Difficulties of Implementing a Data Downloader
HTTP based APIs (like Tushare and AKshare) are very convenient, but when it comes to stock research, backtesting or auto-trading, they have some fatal drawbacks:
- Network delay: the network delay would accumulate to an unacceptable level when the computation involves many queries.
- API limitation: most of the public data API endpoint has a low limitation of fetching data.
To overcome these difficulties, one solution is to "cached" them in your private database.
Nature of Web-based API
The nature of all APIs are:
- Long RTT(round-trip-time)
- Low request frequency
-
Limited records returned
-
To overcome 1, the solution is parallelization and cache.
- To overcome 2, the solution would be batch and cache.
- To overcome 3, we use batch with limited size.
Nature of Stock Data API
Most Stock data APIs can be categorized as:
API params \ Data indexed by | symbol & timestamp |
---|---|
symbol or timestamp | depending on the size of the data |
symbols(s) | by symbol |
timestamp / timerange | by timerange |
So Stock Data API can be defined as:
class API:
{
"biz_key": "tushare_daily"
"fetch_methods": {
"by_time": by_time # None | Callable[str, start, end]

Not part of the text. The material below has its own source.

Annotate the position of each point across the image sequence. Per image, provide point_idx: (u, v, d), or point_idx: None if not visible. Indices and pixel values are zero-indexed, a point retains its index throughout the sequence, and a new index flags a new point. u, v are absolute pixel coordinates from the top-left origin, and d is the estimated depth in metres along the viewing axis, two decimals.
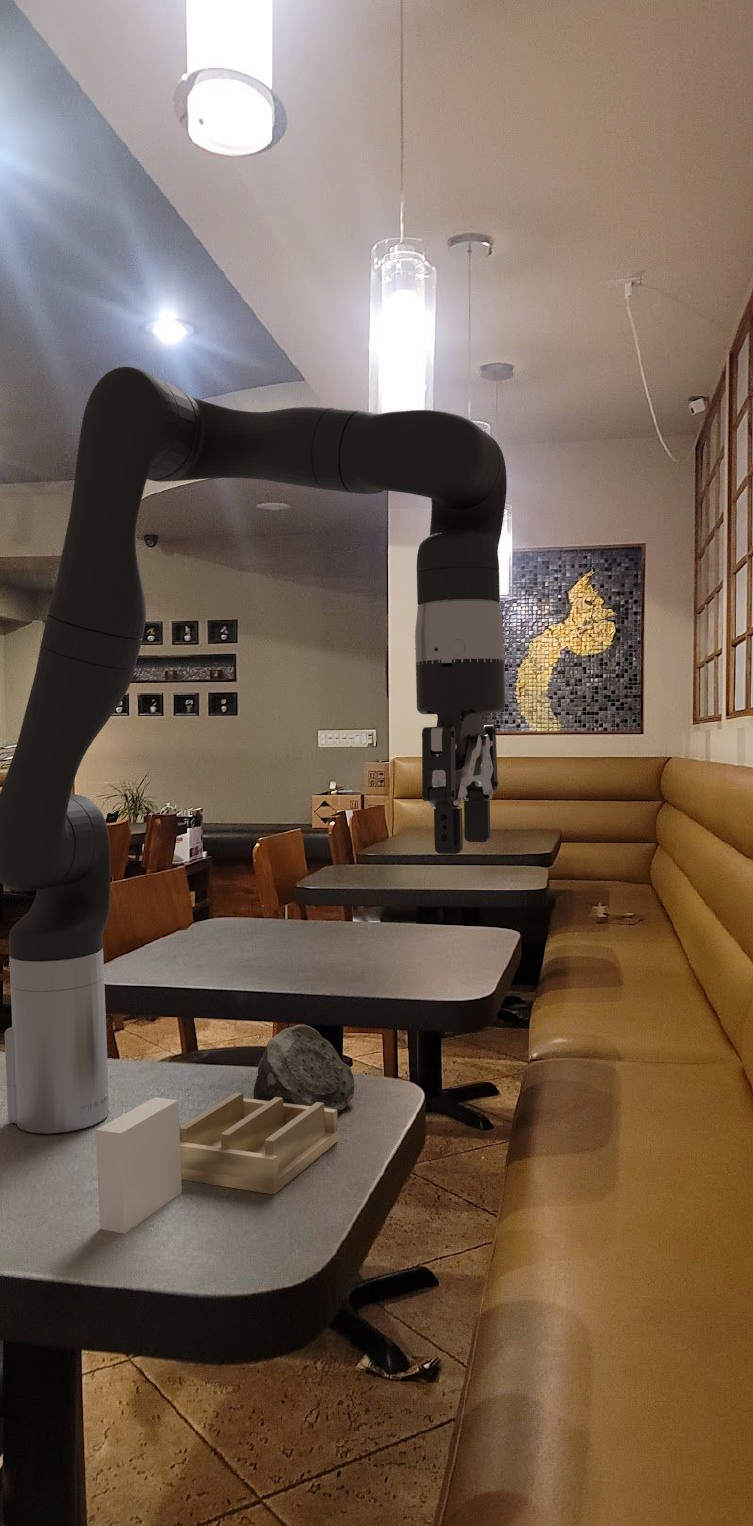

"by_symbol": by_symbol # None | Callable[list[str], start, end]
},
"limit": {
"qps": 10 # query per second, int
"rpq": 6000 # response per query, int
},
"frequency": timedelta(1) # frequencies of time.
}
Variety of data schema
For stock data, there're so many data endpoints with so many different schemas. It's not realistic to replicate such amount of APIs. But we can directly store each data record as a json object to decouple the fetching and preprocessing stage.
Most of the stock data types are indexed by two dimension: time and symbol. The symbol can be stock, fund, index or something else.
So each record in the table would be:
(biz_key, symbol, timestamp, data) or (biz_key, symbol, timerange, data)
timestamp can be represented by timerange as long as we state that the left endpoint of the timerange is the timestamp to be represented, so record in the table could be:
record = (biz_key, symbol, timerange, data)
, where biz_key
is the identifier of the API.
With this schema, we can adapt to many different API of many different data providers easily.
API abuse: Meaning less request
The data request is usually like this:
request = (biz_key, symbol_set, timerange)
But when most of the data in the request is already fetched, fetching all data specified by the request would be wasteful.
What's more, the underlying API might be frequency limited or returning record limited, which further complicates the problem.
Solution 1: brute force
We assume that the data provider can provide both fetch-by-time and fetch-by-symbol methods, the size of the whole dataset is acceptable for both storage and time to fetch. Then we just need to:
- assume that all presented symbol is up-to-date for the last update time
- and just fetch full history of those missing symbols till the last update time
- and finally fetch all data from last update time to now by time.
Solution 2: fine grianed control
Remember our purpose: we want to avoid abusing the API. So the target is not to avoid all meaningless request, but try to cut as more meaningless request as possible.
To avoid abusing the API, the solution is merging the underlying data request. But before we can merge the data requests, we have to find them out first.
Tracking the missing data
One solution is, for each (biz_key, symbol)
, maintaining a table raw_data_coverage
recording the
data fetched during timerange
. Every time we bulk write the raw_data
table, we also bulk request
and update raw_data_ccoverage
. And every time we update the table, we spend O(S)
time to calculate
the indexes of missing records, where S
is the size of the symbol set given.
There're some corner stage. Some data is missing because of its nature: the market is close on that day, the company is unlisted, not listed, suspended and so on. So the calculated set is a superset of the missing data. The analyze and solution can be found below
The merging direction
Different API suits different merging direction. If the API is a crawler that craw detail page of a specific symbol, then we should merge in the time direction; if the API can provide a fetch several symbols in batch, then merging in the symbol direction is also a good choice. As long as the stride is under the limit specified by the API, merge all requests.
But which are better? My solution is: take both and compare. The complexity is just O(T) + O(S)
.
So the computing costs is much lower then the O(TS)
fetching costs.
One corner case is that the missing data is distributed evenly. This would trigger a fetch of all existing data. But since the request is both symbol locally and time locally, this case would be rare.
Known missing data
Some data does not exists in the certain time range. If we ignore this nature of the stock data, we will end up
with a fragmented raw_data_coverage
table. Until now, the semantic of the coverage table is: the time range the
data covered. But to avoid fragmentation, and to make the table better serve the purpose of avoid duplicate API calls, let us shift the semantic to "the time range that do not fetch again".
But how/when to declare these time ranges? There're two approaches, a strict approach and a lapse approach. If we take the strict approach, we need a trustful source that tell us that which ranges are not covered. If we take the lapse approach, we just simply black out all those we have tried, and those return an empty data.
The later one is more pratical: if no data is returned, just assume the data does not exists. Data in the past logically will not be updated in the future. So missing data is always missing.